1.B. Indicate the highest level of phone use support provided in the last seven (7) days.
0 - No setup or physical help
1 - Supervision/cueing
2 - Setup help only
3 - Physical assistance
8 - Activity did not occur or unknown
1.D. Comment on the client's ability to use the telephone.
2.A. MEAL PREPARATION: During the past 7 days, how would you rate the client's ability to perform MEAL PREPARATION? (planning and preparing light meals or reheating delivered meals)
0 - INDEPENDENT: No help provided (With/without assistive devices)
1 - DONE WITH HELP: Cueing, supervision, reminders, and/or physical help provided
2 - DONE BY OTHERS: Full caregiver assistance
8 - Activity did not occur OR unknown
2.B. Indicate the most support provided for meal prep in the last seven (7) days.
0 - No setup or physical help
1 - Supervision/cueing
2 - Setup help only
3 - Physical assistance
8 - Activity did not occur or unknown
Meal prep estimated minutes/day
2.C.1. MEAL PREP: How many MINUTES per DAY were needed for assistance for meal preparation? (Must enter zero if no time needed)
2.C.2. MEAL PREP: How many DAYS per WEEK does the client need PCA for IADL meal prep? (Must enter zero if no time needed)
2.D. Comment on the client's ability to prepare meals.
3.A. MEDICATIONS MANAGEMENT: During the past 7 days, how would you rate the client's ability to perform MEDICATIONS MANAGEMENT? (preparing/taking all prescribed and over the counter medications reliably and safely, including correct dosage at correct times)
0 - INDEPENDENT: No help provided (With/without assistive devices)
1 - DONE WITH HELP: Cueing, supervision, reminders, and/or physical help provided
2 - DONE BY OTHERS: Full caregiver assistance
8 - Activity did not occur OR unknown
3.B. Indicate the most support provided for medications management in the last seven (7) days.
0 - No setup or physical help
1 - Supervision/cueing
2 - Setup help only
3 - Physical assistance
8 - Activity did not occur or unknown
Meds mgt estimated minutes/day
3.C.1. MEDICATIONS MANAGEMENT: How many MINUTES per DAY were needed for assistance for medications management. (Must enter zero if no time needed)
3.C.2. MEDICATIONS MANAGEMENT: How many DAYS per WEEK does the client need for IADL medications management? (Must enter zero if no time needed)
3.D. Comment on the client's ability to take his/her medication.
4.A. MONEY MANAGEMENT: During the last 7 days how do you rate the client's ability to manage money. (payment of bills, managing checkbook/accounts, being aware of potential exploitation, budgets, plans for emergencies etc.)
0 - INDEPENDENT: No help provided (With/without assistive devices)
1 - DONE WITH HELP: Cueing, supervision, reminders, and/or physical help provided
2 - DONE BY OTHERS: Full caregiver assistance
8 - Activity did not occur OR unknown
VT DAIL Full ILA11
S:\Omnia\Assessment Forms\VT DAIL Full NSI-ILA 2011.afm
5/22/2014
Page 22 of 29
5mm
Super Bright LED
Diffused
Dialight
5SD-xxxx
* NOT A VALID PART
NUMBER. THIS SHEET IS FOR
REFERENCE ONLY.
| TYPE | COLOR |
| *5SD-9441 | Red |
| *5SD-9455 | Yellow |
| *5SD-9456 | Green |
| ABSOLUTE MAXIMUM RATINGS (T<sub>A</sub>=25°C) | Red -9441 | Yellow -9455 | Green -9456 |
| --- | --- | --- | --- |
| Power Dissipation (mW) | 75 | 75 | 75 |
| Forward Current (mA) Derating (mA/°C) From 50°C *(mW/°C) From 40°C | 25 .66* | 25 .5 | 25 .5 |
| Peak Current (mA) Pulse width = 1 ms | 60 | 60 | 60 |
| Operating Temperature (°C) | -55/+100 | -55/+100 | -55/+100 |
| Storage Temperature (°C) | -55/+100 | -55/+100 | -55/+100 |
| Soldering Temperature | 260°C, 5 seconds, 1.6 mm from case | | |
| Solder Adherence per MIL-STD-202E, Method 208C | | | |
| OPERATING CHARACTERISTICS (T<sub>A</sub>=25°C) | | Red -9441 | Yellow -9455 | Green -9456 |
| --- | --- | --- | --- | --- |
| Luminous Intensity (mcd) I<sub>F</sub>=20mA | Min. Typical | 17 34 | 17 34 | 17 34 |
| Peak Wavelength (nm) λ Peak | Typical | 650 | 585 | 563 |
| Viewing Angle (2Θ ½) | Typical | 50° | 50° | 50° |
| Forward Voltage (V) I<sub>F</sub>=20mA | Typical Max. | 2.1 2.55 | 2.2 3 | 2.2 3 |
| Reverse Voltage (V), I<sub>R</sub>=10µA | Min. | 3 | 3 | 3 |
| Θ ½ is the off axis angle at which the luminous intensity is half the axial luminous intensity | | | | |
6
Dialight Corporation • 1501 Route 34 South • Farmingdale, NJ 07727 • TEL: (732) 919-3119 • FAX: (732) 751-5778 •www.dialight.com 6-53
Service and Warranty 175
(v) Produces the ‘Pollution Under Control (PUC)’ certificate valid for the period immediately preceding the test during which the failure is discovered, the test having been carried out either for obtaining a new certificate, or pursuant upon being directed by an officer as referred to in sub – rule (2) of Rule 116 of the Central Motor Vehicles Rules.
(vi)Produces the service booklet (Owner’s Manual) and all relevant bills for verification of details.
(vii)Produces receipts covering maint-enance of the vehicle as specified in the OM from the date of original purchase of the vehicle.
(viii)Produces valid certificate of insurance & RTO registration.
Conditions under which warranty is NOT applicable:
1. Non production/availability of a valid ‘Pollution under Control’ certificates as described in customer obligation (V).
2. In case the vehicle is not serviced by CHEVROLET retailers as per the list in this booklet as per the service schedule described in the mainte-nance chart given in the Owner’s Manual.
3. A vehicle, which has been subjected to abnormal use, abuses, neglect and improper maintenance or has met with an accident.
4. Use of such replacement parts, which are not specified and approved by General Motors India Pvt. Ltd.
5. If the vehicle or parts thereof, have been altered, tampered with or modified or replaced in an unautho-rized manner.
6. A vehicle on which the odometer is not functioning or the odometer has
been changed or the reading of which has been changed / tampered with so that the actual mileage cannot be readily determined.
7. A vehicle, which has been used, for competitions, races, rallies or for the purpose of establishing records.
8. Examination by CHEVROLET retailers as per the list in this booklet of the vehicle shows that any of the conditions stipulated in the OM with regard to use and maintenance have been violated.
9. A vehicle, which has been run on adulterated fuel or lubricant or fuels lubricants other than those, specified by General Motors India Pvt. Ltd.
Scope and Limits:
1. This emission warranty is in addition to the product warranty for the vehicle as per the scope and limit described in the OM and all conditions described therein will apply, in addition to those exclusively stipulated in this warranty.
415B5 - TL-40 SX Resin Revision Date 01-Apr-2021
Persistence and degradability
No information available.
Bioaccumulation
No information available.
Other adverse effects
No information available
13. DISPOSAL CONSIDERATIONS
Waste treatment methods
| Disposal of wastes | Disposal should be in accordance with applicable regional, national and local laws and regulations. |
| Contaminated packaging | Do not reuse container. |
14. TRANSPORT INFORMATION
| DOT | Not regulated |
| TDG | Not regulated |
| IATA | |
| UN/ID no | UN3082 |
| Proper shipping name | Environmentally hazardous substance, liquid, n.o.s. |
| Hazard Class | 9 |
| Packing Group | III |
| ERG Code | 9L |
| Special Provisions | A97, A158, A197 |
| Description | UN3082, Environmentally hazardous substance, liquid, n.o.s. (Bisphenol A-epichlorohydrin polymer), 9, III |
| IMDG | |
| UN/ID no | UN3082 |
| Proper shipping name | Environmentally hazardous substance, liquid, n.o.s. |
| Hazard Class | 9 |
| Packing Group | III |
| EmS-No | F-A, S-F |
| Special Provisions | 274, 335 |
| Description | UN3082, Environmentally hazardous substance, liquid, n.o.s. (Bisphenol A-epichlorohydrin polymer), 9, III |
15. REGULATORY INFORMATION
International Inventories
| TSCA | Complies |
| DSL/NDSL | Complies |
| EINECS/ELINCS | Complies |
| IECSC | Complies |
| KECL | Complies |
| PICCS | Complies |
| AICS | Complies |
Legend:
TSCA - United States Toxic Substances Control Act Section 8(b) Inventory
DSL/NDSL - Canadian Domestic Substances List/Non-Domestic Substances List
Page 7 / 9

# Problem:
Retype exactly the lines of the data above that fall between the line with "(viii)Produces valid certificate" and the line with "1. Non production/availability", inclusive, and add nothing.

# Expected answer:
(viii)Produces valid certificate of insurance & RTO registration.
Conditions under which warranty is NOT applicable:
1. Non production/availability of a valid ‘Pollution under Control’ certificates as described in customer obligation (V).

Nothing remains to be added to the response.